WHAT IS EXPECTED
Copy the data below word for word, from the line containing "pose: elev=238.5 azim=287.1" through the line containing "Dot at: (312, 302)", inclusive.

SUPPLIED DATA

··········

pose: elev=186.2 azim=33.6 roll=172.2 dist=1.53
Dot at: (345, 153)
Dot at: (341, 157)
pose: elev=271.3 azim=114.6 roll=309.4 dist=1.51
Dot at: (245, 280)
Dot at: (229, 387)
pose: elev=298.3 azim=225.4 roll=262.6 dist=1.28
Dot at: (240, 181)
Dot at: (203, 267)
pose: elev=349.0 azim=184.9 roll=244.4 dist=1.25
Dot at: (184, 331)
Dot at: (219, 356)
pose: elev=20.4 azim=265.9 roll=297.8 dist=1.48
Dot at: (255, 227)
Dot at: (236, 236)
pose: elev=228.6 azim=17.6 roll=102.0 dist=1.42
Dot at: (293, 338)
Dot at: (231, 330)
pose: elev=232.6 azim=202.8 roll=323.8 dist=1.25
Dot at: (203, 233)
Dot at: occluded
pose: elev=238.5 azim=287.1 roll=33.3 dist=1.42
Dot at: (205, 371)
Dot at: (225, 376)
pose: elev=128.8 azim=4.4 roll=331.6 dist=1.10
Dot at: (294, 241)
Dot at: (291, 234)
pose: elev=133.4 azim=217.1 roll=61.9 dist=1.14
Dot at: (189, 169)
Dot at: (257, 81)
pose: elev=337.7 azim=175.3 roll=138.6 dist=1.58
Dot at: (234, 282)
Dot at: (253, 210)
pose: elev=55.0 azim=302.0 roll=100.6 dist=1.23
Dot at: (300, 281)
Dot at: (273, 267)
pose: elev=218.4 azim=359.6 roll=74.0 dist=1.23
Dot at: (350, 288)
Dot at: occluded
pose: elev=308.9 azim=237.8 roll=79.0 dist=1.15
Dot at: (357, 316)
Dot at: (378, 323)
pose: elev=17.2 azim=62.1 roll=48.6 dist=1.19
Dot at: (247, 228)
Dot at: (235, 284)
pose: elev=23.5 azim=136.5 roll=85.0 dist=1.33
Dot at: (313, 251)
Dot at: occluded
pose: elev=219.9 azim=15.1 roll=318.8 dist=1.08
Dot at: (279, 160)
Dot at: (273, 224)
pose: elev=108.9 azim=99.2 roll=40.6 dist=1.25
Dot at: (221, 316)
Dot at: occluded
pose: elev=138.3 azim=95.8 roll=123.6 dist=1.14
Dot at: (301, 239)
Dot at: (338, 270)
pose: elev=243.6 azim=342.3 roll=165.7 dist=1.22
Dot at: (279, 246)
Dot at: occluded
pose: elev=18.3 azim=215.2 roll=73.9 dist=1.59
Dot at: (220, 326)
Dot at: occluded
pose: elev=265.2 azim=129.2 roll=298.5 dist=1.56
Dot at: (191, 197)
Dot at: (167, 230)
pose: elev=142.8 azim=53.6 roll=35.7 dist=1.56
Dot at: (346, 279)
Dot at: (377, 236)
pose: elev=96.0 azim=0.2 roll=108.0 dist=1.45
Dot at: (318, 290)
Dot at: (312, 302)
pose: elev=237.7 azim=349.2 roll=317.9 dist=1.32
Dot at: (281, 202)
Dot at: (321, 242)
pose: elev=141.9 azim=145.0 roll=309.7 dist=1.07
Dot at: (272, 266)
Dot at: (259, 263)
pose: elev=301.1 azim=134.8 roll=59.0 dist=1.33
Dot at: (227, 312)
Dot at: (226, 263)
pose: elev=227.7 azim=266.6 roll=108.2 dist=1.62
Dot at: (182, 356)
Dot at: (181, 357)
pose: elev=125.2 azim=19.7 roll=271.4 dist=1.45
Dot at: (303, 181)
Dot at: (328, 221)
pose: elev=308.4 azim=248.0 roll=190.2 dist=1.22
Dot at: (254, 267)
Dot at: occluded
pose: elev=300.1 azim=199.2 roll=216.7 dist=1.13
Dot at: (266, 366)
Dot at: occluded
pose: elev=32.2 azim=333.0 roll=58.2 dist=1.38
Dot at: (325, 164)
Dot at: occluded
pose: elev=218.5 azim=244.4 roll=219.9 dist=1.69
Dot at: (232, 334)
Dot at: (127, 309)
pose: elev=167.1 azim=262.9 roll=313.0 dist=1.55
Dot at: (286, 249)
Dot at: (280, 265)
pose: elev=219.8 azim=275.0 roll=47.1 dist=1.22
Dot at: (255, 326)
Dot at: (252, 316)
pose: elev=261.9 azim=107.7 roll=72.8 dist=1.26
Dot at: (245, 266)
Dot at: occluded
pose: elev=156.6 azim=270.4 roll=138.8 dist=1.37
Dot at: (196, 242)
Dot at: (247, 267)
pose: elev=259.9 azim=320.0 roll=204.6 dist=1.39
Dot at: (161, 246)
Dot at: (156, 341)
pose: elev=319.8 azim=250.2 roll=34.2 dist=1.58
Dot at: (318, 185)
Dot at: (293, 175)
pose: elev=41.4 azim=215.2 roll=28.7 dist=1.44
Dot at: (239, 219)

··········

PROBLEM SOLUTION
pose: elev=238.5 azim=287.1 roll=33.3 dist=1.42
Dot at: (205, 371)
Dot at: (225, 376)
pose: elev=128.8 azim=4.4 roll=331.6 dist=1.10
Dot at: (294, 241)
Dot at: (291, 234)
pose: elev=133.4 azim=217.1 roll=61.9 dist=1.14
Dot at: (189, 169)
Dot at: (257, 81)
pose: elev=337.7 azim=175.3 roll=138.6 dist=1.58
Dot at: (234, 282)
Dot at: (253, 210)
pose: elev=55.0 azim=302.0 roll=100.6 dist=1.23
Dot at: (300, 281)
Dot at: (273, 267)
pose: elev=218.4 azim=359.6 roll=74.0 dist=1.23
Dot at: (350, 288)
Dot at: occluded
pose: elev=308.9 azim=237.8 roll=79.0 dist=1.15
Dot at: (357, 316)
Dot at: (378, 323)
pose: elev=17.2 azim=62.1 roll=48.6 dist=1.19
Dot at: (247, 228)
Dot at: (235, 284)
pose: elev=23.5 azim=136.5 roll=85.0 dist=1.33
Dot at: (313, 251)
Dot at: occluded
pose: elev=219.9 azim=15.1 roll=318.8 dist=1.08
Dot at: (279, 160)
Dot at: (273, 224)
pose: elev=108.9 azim=99.2 roll=40.6 dist=1.25
Dot at: (221, 316)
Dot at: occluded
pose: elev=138.3 azim=95.8 roll=123.6 dist=1.14
Dot at: (301, 239)
Dot at: (338, 270)
pose: elev=243.6 azim=342.3 roll=165.7 dist=1.22
Dot at: (279, 246)
Dot at: occluded
pose: elev=18.3 azim=215.2 roll=73.9 dist=1.59
Dot at: (220, 326)
Dot at: occluded
pose: elev=265.2 azim=129.2 roll=298.5 dist=1.56
Dot at: (191, 197)
Dot at: (167, 230)
pose: elev=142.8 azim=53.6 roll=35.7 dist=1.56
Dot at: (346, 279)
Dot at: (377, 236)
pose: elev=96.0 azim=0.2 roll=108.0 dist=1.45
Dot at: (318, 290)
Dot at: (312, 302)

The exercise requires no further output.